Ella solo permaneció en silencio, conteniendo su respiración y el aire tenso entre ellos aumentaba con cada segundo que pasaba sin moverse del sofá.
Gu Jingshen no tenía planes de alejarse de ella tampoco. Ambos quedaron quietos allí sentados, dejando fluir la atmósfera ambigua y tensa.
Aunque Su Xinyi intentaba evitarlo, su rostro se calentaba al sentir la cercanía de Gu Jingshen, casi como si estuviera pegado a ella.
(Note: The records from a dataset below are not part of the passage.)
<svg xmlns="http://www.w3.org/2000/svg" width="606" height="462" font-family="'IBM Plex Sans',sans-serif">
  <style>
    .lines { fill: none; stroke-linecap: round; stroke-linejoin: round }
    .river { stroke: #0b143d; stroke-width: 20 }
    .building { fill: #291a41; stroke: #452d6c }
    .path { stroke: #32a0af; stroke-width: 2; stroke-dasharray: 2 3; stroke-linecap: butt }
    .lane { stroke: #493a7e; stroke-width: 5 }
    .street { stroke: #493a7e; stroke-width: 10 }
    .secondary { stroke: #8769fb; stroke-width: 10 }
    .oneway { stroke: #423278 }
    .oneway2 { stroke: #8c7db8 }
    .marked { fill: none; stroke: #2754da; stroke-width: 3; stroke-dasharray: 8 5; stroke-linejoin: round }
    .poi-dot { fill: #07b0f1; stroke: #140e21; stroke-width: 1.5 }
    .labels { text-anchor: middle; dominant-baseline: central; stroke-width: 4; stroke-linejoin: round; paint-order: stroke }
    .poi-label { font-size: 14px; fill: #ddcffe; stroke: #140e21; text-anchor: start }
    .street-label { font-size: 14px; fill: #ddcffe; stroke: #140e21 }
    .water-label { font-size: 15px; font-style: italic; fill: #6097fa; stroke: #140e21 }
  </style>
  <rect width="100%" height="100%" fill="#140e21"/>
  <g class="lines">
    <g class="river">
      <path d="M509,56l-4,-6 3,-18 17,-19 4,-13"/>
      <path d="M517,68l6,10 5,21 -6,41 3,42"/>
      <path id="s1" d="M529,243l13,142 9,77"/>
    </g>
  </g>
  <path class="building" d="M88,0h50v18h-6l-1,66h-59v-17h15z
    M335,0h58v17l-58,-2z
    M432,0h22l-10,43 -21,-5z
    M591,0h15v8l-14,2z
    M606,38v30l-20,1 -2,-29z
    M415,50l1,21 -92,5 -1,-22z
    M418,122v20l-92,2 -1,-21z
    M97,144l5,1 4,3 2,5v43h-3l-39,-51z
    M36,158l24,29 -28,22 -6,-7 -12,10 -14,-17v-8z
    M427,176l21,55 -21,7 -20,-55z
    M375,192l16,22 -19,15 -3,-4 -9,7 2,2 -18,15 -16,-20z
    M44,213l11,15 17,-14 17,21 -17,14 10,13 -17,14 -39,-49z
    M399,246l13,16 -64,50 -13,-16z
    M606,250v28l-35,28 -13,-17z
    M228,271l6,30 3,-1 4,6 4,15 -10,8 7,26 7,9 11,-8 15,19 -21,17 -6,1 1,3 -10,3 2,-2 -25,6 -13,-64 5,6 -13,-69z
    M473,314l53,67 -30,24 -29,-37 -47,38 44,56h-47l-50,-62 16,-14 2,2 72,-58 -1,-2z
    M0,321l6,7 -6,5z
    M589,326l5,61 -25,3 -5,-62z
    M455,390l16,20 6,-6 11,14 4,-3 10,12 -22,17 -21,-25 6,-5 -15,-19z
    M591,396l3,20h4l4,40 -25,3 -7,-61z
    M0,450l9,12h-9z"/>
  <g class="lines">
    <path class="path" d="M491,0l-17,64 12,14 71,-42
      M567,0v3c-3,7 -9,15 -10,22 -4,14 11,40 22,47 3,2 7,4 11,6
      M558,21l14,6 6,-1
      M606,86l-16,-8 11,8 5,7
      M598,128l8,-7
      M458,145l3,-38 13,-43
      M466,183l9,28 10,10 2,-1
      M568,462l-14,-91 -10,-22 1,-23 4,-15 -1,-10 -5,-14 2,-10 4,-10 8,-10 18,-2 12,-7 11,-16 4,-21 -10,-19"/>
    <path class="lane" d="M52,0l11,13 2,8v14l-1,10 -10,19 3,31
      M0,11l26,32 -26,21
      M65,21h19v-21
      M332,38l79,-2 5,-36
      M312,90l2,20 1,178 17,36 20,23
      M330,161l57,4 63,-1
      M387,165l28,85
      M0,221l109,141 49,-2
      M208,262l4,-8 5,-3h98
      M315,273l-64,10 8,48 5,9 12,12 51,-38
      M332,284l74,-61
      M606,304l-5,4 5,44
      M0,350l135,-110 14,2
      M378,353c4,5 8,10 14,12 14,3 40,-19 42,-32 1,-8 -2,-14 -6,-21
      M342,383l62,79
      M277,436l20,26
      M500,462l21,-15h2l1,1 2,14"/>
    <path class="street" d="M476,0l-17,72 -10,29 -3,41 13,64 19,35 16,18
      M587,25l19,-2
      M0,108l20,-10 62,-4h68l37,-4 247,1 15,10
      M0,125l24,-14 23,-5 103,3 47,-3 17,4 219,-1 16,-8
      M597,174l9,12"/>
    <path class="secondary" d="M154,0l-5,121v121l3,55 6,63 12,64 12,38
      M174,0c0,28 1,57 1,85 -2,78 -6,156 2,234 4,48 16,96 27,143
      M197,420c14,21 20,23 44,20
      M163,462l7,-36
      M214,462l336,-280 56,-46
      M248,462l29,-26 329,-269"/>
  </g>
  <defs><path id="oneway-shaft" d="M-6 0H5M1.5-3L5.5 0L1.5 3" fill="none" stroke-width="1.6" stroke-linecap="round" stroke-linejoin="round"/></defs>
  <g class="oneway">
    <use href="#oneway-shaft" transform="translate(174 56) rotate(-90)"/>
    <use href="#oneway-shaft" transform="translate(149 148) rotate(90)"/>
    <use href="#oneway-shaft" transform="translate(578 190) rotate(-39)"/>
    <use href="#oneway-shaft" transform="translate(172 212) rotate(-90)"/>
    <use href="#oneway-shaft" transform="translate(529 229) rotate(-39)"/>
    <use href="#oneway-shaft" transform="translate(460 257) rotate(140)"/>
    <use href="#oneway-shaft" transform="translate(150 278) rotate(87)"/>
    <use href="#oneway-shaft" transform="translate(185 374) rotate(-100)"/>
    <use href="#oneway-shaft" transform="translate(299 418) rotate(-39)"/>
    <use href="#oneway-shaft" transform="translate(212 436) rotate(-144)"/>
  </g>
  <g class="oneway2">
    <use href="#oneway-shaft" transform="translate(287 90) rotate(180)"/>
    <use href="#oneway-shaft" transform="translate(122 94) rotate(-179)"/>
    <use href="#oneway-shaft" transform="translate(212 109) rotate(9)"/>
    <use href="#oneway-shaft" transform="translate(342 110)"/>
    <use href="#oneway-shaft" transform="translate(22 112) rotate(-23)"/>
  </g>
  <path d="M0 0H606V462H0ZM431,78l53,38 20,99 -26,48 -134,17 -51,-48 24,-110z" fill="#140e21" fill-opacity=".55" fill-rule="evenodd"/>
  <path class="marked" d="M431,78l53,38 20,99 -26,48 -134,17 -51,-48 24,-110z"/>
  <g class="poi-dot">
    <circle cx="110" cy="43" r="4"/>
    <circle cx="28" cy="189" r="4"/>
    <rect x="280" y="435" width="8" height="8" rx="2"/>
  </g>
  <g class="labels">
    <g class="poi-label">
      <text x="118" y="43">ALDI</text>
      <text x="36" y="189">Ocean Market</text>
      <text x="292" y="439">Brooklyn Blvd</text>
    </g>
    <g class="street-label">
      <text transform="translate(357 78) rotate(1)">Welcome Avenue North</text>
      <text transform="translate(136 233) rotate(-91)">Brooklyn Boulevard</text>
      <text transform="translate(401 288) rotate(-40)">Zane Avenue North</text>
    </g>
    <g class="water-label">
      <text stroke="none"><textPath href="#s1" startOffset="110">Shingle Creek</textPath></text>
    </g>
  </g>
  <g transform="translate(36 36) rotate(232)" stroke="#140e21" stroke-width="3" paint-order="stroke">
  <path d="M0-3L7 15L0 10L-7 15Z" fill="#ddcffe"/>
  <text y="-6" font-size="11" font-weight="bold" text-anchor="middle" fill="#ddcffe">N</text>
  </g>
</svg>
Podía sentir el aliento cálido del hombre en su mejilla, lo que la hacía sonrojarse.
El tiempo parecía dilatarse; Gu Jingshen no mostró ningún signo de querer levantarse. Su Xinyi se mantuvo quieta, sin atreverse a hacer nada excesivo por temor a ser descubierta por Yan Jian, quien había estado golpeando la puerta durante un buen rato.
Cuando finalmente abrió y no obtuvo respuesta alguna, Yan Jian comenzó a sentirse extrañado. La luz estaba encendida; ¿dónde estaban Su Xinyi y Gu Jingshen?
Decidió ir a la floristería para ver si estaban allí, preocupado por que Su Xinyi caminara sola de noche.
Sin embargo, en el interior del apartamento, Gu Jingshen y Su Xinyi se mantenían en tensión. Este abrazo era uno que Gu Jingshen había soñado tantas veces en los últimos días. Lo quería tanto que no quería soltarla; su mirada se fijaba en ella con intensidad.
Por muy cercana que estuviera, no pudo evitar acercar sus labios a los de Su Xinyi y besarlos, provocando un temblor en el rostro de la mujer.
Tan cerca estaba él de besarla que Su Xinyi sintió pánico e inmediatamente usó toda su fuerza para empujarlo al suelo.
Gu Jingshen se desplomó bruscamente, golpeando el mueble con un fuerte chasquido.
Su Xinyi lo escuchó y sintió miedo. ¡No podía permitir que Gu Jingshen hiciera eso!
Al principio quería reprenderlo, pero vio la expresión dolorosa en su rostro y supo que se había lastimado.
La culpa la invadió y quiso ir a ayudarlo, pero recordando el momento en que él la había presionado sobre sí misma, se contuvo.
Su Xinyi adoptó una actitud fría y dijo con cinismo: "Presidente Gu, mejor te vas primero. Yo también necesito descansar. Esta casa pequeña no es suficiente para albergar a un gran personaje como tú."